Already a fugitive, Bakunin achieved international infamy through his participation in the revolutions of 1848. In that year, massive revolts in several European countries brought down the French monarchy and shook the governments of Germany and Austria to their core. Bakunin flitted from disturbance to disturbance, showing up at the barricades in Paris, Dresden, Berlin, and Prague in the course of 1848–1849. His participation in the events of 1848 led to successive trials in France and Austria, and he was sentenced to death both times. The Austrian authorities, however, transferred him to Russia at the behest of the czar. For more than three years, Bakunin was imprisoned in the Peter and Paul Fortress in Moscow; while there, he wrote his enigmatic Confession in a plea for clemency. He was allowed to go into exile in Siberia in 1857. Four years later, he managed to escape from Siberia on a ship, returning to Europe by way of Japan and the United States.

Following his escape, Bakunin entered his most active period of revolutionary agitation, becoming the leader of the anarchist groups already active in Europe and attracting a strong following in Spain, Italy, and France. The anarchists were not the only revolutionary ideologues in the Europe of the 1860s, for this period also saw the rise of communism, with Karl Marx forming the International Workingmen's Association (the First International) in 1864 in an attempt to unite all European radicals. Bakunin and his anarchists soon entered a fierce battle with Marx for control of the European radical movement.

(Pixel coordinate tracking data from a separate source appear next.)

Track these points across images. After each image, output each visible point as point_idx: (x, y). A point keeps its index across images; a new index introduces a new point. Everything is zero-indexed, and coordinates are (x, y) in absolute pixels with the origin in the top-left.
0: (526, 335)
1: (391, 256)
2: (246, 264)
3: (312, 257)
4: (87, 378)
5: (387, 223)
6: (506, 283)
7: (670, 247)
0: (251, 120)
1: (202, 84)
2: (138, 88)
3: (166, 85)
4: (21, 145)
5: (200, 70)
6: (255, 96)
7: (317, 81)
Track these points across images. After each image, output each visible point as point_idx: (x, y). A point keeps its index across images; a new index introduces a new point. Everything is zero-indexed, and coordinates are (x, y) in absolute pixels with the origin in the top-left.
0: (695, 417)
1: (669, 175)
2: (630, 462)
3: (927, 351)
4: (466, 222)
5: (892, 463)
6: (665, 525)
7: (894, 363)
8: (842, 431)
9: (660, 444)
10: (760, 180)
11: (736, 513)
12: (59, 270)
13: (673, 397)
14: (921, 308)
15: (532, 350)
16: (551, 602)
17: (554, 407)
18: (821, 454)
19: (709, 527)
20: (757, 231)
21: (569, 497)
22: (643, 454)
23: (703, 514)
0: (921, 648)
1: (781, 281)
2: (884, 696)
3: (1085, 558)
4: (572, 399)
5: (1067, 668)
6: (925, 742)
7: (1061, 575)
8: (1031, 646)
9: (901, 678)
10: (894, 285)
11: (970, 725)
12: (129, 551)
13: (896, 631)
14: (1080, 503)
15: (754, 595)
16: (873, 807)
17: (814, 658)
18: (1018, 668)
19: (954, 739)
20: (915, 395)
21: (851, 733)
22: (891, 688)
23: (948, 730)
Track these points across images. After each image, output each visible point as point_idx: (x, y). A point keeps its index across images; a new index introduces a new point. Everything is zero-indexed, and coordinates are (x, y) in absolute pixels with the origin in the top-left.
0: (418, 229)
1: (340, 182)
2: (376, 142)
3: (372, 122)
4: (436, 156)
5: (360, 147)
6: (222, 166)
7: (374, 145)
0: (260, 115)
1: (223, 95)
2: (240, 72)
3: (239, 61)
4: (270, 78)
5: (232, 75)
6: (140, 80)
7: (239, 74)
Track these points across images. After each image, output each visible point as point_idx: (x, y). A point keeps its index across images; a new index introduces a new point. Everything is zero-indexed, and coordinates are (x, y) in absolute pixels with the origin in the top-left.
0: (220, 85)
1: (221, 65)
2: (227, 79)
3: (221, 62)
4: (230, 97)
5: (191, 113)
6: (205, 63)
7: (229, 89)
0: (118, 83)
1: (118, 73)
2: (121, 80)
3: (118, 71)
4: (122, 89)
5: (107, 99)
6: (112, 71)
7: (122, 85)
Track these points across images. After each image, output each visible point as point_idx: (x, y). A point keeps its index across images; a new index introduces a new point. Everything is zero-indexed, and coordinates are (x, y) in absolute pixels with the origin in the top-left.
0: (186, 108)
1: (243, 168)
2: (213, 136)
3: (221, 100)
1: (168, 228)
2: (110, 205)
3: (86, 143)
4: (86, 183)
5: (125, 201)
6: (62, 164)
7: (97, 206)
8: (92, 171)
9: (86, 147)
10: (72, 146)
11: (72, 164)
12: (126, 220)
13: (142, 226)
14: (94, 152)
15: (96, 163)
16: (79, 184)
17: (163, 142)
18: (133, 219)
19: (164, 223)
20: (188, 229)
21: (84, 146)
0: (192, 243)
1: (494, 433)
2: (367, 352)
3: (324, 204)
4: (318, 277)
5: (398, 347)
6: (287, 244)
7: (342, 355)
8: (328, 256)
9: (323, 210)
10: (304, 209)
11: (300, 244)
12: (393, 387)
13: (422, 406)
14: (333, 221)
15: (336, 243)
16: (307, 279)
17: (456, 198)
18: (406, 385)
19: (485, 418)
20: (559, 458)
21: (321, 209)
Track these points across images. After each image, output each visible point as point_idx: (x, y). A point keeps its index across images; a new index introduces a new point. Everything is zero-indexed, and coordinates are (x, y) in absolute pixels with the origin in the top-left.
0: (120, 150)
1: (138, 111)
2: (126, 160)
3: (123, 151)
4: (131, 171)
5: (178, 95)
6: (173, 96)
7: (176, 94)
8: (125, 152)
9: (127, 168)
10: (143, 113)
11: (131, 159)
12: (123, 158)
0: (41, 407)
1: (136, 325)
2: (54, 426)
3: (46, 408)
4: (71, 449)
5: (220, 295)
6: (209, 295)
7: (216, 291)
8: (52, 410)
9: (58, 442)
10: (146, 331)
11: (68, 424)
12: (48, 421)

In 1872 Marx succeeded in expelling Bakunin and the anarchists from the International, primarily because of allegations that Bakunin had been forming secret societies within the group with the intent of taking it over. The opinions of later commentators have differed sharply on this question, but the evidence appears to support Marx's accusation. Such clandestine power plays are the antithesis of anarchist philosophy, and that Bakunin would support such a strategy highlights the complexity of his personality and his politics. Throughout Bakunin's life, his desire to personally participate in the anarchist revolution often caused him to behave in a self-contradictory manner.